Padahal, Confucius pernah mengatakan:
“The man who asks questions is a fool for a minute.”
Ungkapan ini kerap disalahpahami seolah-olah bertanya adalah tanda kebodohan. Padahal maknanya justru sebaliknya. “Kebodohan” karena bertanya hanyalah sesaat—sekadar momen ketika seseorang mengakui bahwa dirinya belum tahu.
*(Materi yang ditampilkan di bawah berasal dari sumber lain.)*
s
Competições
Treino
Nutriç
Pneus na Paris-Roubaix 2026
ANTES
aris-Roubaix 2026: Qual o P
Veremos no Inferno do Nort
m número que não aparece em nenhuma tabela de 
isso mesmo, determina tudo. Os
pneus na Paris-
Dalam kehidupan sehari-hari kita mengenal pepatah, “Malu bertanya sesat di jalan.” Pepatah ini mengingatkan bahwa keberanian bertanya jauh lebih berharga daripada berpura-pura tahu. Sebab, diam tidak selalu menunjukkan kebijaksanaan; sering kali diam hanyalah bentuk ketakutan untuk belajar.
Sesungguhnya, bertanya adalah pintu masuk menuju pengetahuan. Dengan bertanya, seseorang membuka ruang untuk memahami, memperluas wawasan, dan memperbaiki cara berpikirnya. Sebaliknya, orang yang enggan bertanya berisiko terjebak dalam ketidaktahuan yang panjang.
Kemajuan peradaban juga lahir dari pertanyaan. Ilmu pengetahuan berkembang karena manusia terus mempertanyakan apa yang belum dipahami. Inovasi muncul dari rasa ingin tahu. Bahkan perubahan sosial dan perbaikan kebijakan sering dimulai dari keberanian mempertanyakan sesuatu yang selama ini dianggap “biasa”.
Kutipan tersebut sekaligus mengajarkan kerendahan hati intelektual. Mengakui bahwa kita tidak tahu bukanlah kelemahan, melainkan langkah awal menuju pengetahuan yang sejati. Orang bijak bukanlah mereka yang selalu memiliki jawaban, tetapi mereka yang tidak takut mengajukan pertanyaan
Pada akhirnya, menjadi “bodoh selama satu menit” karena bertanya adalah harga yang sangat kecil dibandingkan manfaat yang diperoleh sesudahnya. Sebab sesungguhnya, bukan pertanyaan yang membuat seseorang tampak bodoh, melainkan keengganan untuk belajar dan keberanian untuk bertanya.